Bazı Türklerin malum tavrı karşısında dayanamıyor İtalyan temsilci. Avrupa Birliği karşısında yalvar yakar oluşumuz zaman zaman öyle bir noktaya geliyor ki, bizi en çok destekleyenlerin bile insanlık onuruna dokunuyor.
Burası Türkiye. Bir tarafta her ne pahasına olursa olsun AB diyenler varsa diğer tarafta da Nuh deyip peygamber demeyen takım var. Türkiye AB’yi bu iki tavrın sahipleri arasındaki tartışma ortamında izliyor. Bir yanda AB’nin her dediğini doğru sayıp tereddütsüz kabul edenler, diğer yanda ise AB projesini Türkiye’yi bölmek isteyenlerin ellerindeki testere olarak görenler.
Etrafınıza bakın. Bu iki yolun dışında bir başka bir seçenek sanki yokmuş gibi konuşup duruyoruz. Televizyon kanalları lehte ve aleyhtekileri karşı karşıya getiriyor. AB konusunu kulaktan dolma bilen, ama ekranı dolduracağına güvenilen ağzı kalabalık kim varsa söz sahibi kılınıyor.
Demokrasiden anladığımız bu mu? Duyduğumuz saçmalıklar karşısında insan bazen Eflatun’u bile hatırlıyor. Ünlü filozofun ‘Devlet’inde akılca ve ruhça zayıf olanlara tartışmayı yasaklamış olmasına hak vereceğimiz geliyor.
* * *
Türklerin kader çizgisinde 21’inci yüzyılın ilk kilometre taşı 17 Aralık’ta konulacak. Avrupa Birliği’ne üyeliğimiz için yıllardır çabalayanlardan biri olarak üyelik müzakerelerinin açılmasına çok sevineceğim.
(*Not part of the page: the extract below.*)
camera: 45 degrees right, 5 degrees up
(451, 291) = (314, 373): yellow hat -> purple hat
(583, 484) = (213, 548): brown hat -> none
Ancak bu demek değil ki bundan sonra yayılıp oturabiliriz. Asla. AB ile ‘Müzakere’yi yürütürken Türkiye’nin çıkarlarını sonuna kadar nasıl koruyacağız? Karşılıklı dengeyi kaybetmeden bunu nasıl yapacağız?
Bunun için AB karşısında ‘üçüncü tavır’a ihtiyacımız var.
AB’nin açtığı fırsat pencerelerinden dışarı bakarken karşımızdaki tehditleri de görebilecek bir tavır. Riskleri gidermek için tedbir öneren bir duruş. AB hedefimize giden yolda üzerinde duracağımız sağlam bir çizgi. Üçüncü tavır budur.
* * *
Ve bir örnek: Çok sayıda Fransız politikacı Türkiye’nin AB üyeliğine karşı tavır alırken biz ne yaptık? Türk kamuoyu önderlerinin Fransa karşısındaki pısırık tavrı hayal kırıcıydı. Fransız devletinin o pek kıymetli şeref madalyasının geri verilmesinin gündeme gelmesine bile katlanamayanlar ‘Aman kızmayalım’ dediler. Hatta ‘Pis kokuyoruz adamlar haklı’ diyen dostlarımız dahi çıktı.
Derin bir nefes alıp herkesi üçüncü tavır üzerinde düşünmeye davet ediyorum.